Demand for crude tankers in the three months ended (Q2) June 30 2019 have been affected by the IMO 2020 implementation deadline of 1 January 2020 as refineries embark on plans to prepare capacity.
“Lower OPEC oil production and heavier than normal refinery maintenance as refineries prepare for the implementation of the new IMO 2020 standards impacted crude tanker demand, which we expect will continue into the early part of the third quarter,” said Kevin Mackay, President and CEO of Teekay Tankers.
“However, these headwinds were partially offset by continued strong growth of U.S. crude oil exports which bolstered our full-service lightering business and drove our Aframax crude tanker spot rates to average over $20,000 per day during the second quarter, which was above our peer group and benchmarks.
“We expect this strength to continue into the third quarter as additional pipeline capacity comes online, allowing U.S. crude oil exports to further increase.”
The company reported net loss of $14.3 million in Q2 2019, lower then compared to net loss of $27.4 million in Q2 2018.
Total revenues in Q2 2019 were $202.3 million, higher than $171.7 million during Q2 2018.
Tanker rates have been impacted by heavier than normal refinery maintenance in the first half of the year as refiners prepare for the upcoming IMO 2020 regulations, says Teekay.
According to the IEA, global refining throughput fell by 0.7 mb/d year-on-year in the second quarter of 2019, the largest annual decline in 10 years. This led to reduced crude tanker demand, which has carried over into the early part of the third quarter.
Despite some near-term headwinds, the tanker market fundamentals continue to support a market recovery in the latter part of the year and into 2020.
First, refinery throughput is expected to increase significantly in the coming months as refiners ramp up activity in order to produce sufficient low sulphur fuels ahead of the impending IMO 2020 regulations.
According to the IEA, global refinery throughput is estimated to increase by over 3 mb/d in the third quarter of 2019 compared to the second quarter, which is expected to be positive for crude tanker demand.

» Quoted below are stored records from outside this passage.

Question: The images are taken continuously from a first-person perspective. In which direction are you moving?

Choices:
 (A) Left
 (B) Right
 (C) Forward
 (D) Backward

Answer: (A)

The new IMO 2020 regulations could create additional volatility for the tanker market through new trade patterns and arbitrage movements, floating storage demand, and a potential increase in port congestion as the market adjusts to the change.
Finally, the tanker fleet is set for a period of much lower fleet growth over the next two years due to a relatively small orderbook. The tanker orderbook currently totals 53 mdwt, or 8.7 percent of the existing fleet size, which is the lowest tanker fleet-to-orderbook ratio since early-1997.
Fleet growth could be further offset by an increase in vessel off-hire time in the coming months as ships are taken out of service for scrubber retrofitting in anticipation of IMO 2020 regulations. As a result, lower fleet growth levels are expected in the second half of the year, with continued low fleet growth during 2020.
Overall, Mackay expects IMO 2020 to positively impact crude tanker demand in the future.
“We continue to believe that tanker market fundamentals support a market recovery in the latter part of the year and into 2020 due to projected underlying oil demand growth, an expected increase in U.S. crude oil exports, significantly higher refinery throughput ahead of IMO 2020 regulations, and lower tanker fleet growth,” he said.
“With healthy liquidity, a market-leading position and significant operating leverage, we believe we are well-positioned to benefit from a tanker market recovery.”